PRA’s compliance plan includes granular details and requirements for PRA’s collection law firms and service providers.  Additionally, the plan requires PRA to obtain a written contract with its law firms and service providers to imposes the following requirements:

  • Specific performance responsibilities and duty to maintain internal controls
  • Duty to provide adequate training on compliance with the Order
  • A duty to alert PRA when consumers submit certain types of disputes or defenses
  • Allows PRA authority to conduct periodic reviews of the law firm or service providers controls
  • The right for PRA to terminate the contract if these terms are not adhered to.

PRA’s Response: 

On March 23, 2023, PRA released a statement regarding the agreement with the CFPB. PRA noted that the impacted consumers represent less than one-tenth of 1% of PRA’s active accounts, and the Order is not expected to impact the company’s financial condition or results of operations. 

PRA Group, Inc.’s President and Chief Executive Officer Kevin Stevenson said, “Our company was founded on the principles of treating customers with fairness and respect, and we have prided ourselves in upholding these values for more than 27 years. Although we have admitted to no wrongdoing as part of the resolution, and we continue to disagree with the CFPB’s characterization of our conduct, we are pleased to have this matter resolved and behind us, allowing us to return our full attention to our impactful work with consumers, promoting their journey toward financial recovery.”

Read the CFPB’s press release here.

Read the entire Consent Order here.

Read PRA’s complete statement here.

insideARM Perspective

The CFPB’s press release regarding the Consent Order provides insight into its agenda.

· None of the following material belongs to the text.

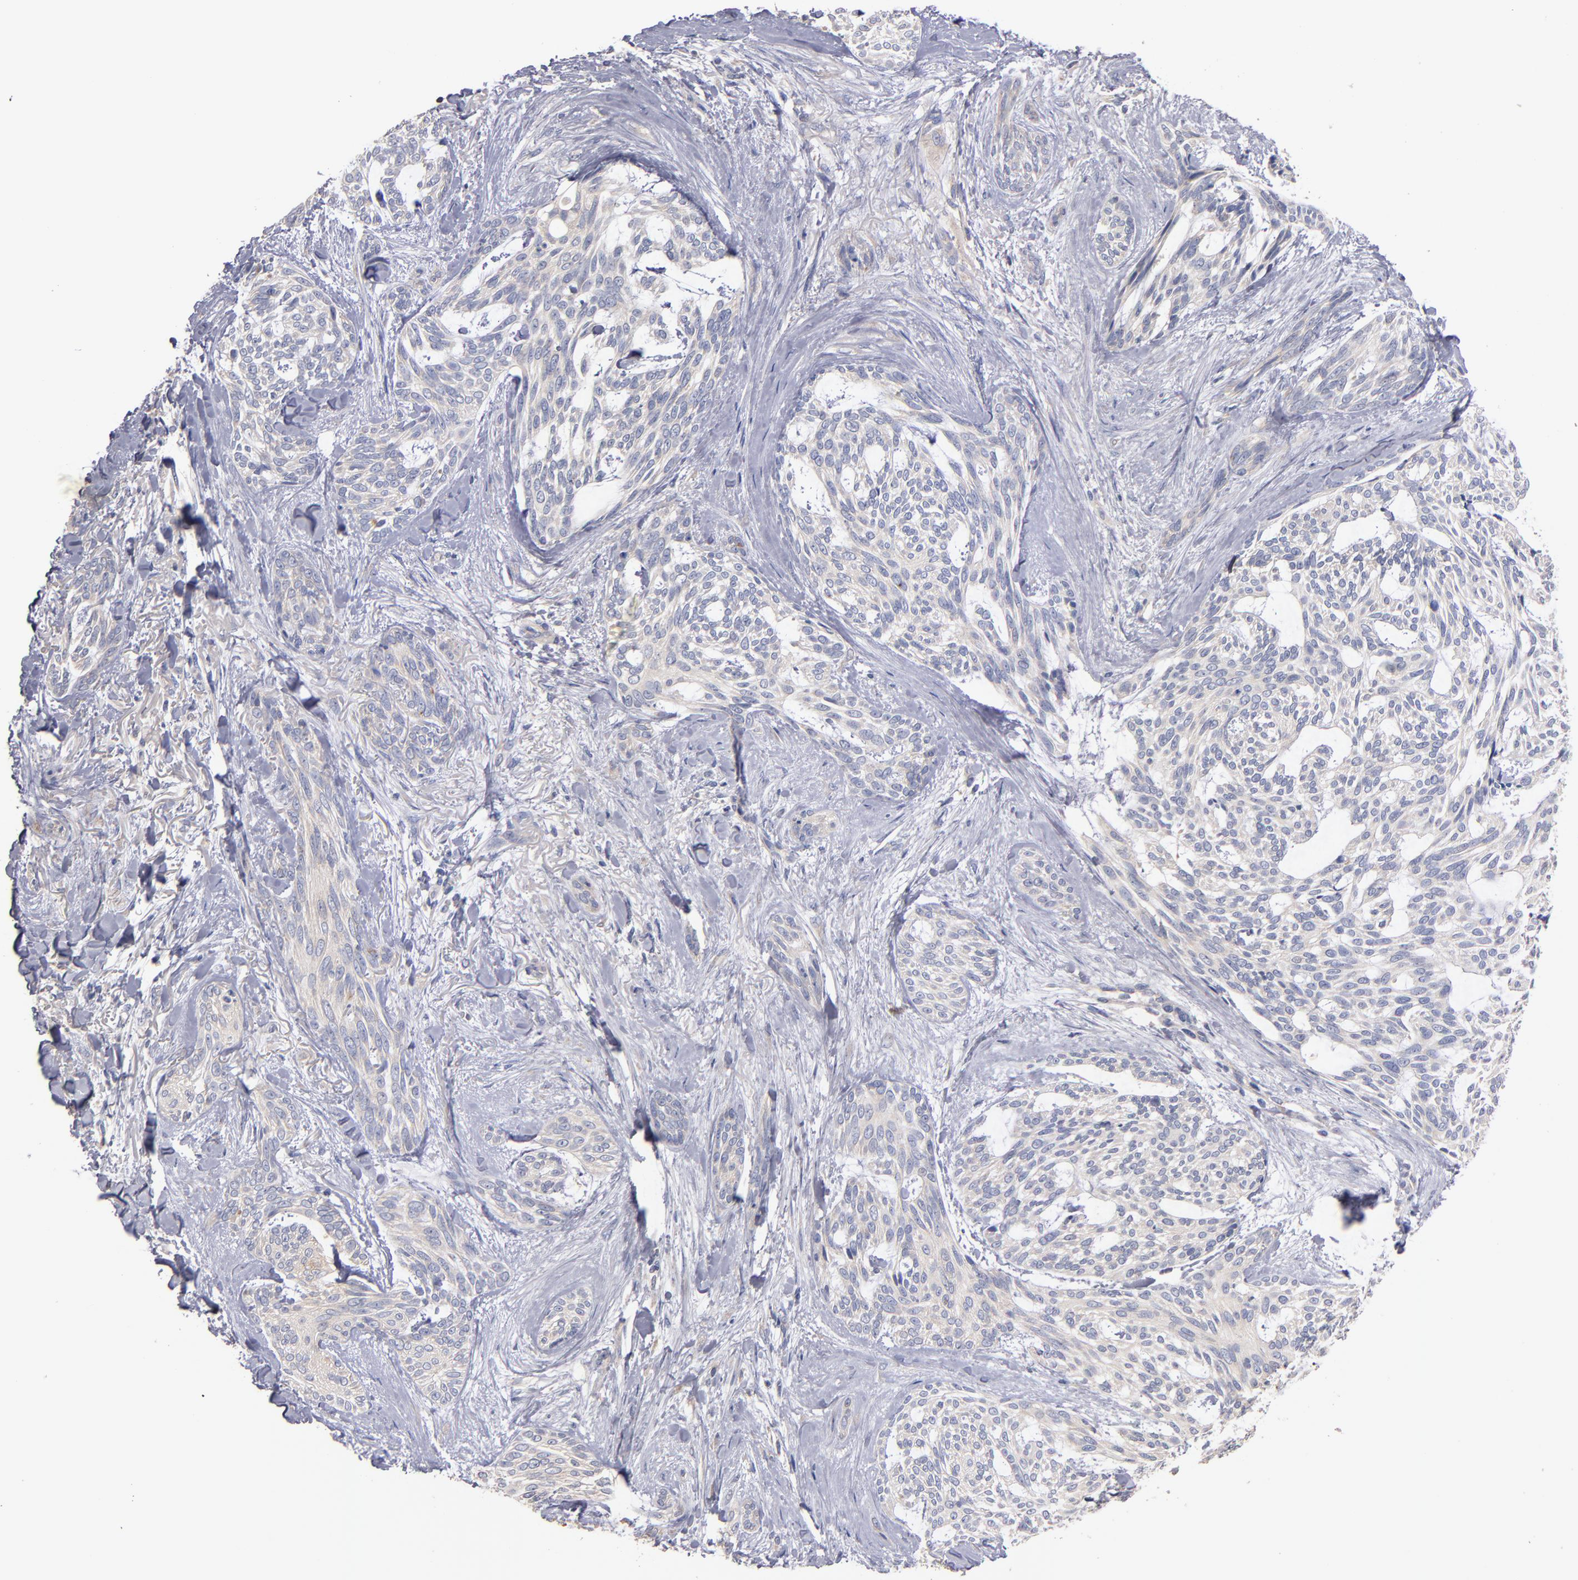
{"staining": {"intensity": "weak", "quantity": "25%-75%", "location": "cytoplasmic/membranous"}, "tissue": "skin cancer", "cell_type": "Tumor cells", "image_type": "cancer", "snomed": [{"axis": "morphology", "description": "Normal tissue, NOS"}, {"axis": "morphology", "description": "Basal cell carcinoma"}, {"axis": "topography", "description": "Skin"}], "caption": "Weak cytoplasmic/membranous staining is present in approximately 25%-75% of tumor cells in skin cancer.", "gene": "DACT1", "patient": {"sex": "female", "age": 71}}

First, in the headline of its press release about the Consent Order, the CFPB called PRA a “repeat offender.” The CFPB has already announced it intends to create a registry of “repeat offenders.” As with the current Order, the proposed rule does not include an actual finding of wrongdoing is not a prerequisite for the classification as a “repeat offender." Instead, the proposal incorporates a guilty-as-alleged standard. The comment period for the proposed registry is March 31, 2023. All stakeholders in the ARM industry are encouraged to comment. 

Second, the Consent Order sheds light on what CFPB thinks debt collectors should have in their possession before collections and initiation of legal proceedings, regardless of what the law says. The FDCPA does not include a debt-substantiation requirement for collectors. State law typically dictates the documents a plaintiff in a legal proceeding must produce to be successful on those claims. This Consent Order does both. It imposes a substantiation requirement on PRA and dictates what PRA must possess before engaging in legal collections. If the CFPB had the power to rewrite the FDCPA, it’s a safe bet we’d see these requirements included.  

Finally, the statute of limitations applicable to any one account is not as cut and dry as the bureau makes it seem. Statutes of limitation can be affected by a myriad of factors, including state law where the consumer lives, choice of law provisions in contracts, and case law. 

Despite the vast number of accounts held by PRA, which is undoubtedly at least in the millions, the CFPB’s press release cited “dozens”(!) of lawsuits initiated on time-barred debts throughout a five-year period. Notably, the CFPB fails to mention whether any of these cases plausibly fell within another statute of limitations. As Legal Advisory Board member Joann Needleman and Ari Derman noted here, the CFPB demands perfection.

Those in the ARM industry should take note of the CFPB’s positions here, particularly when assessing risk tolerance. The areas of gray, for example, when two potential statutes of limitations might apply, are getting narrower, and the potential exposure for getting it wrong may go beyond the confines of an individual case.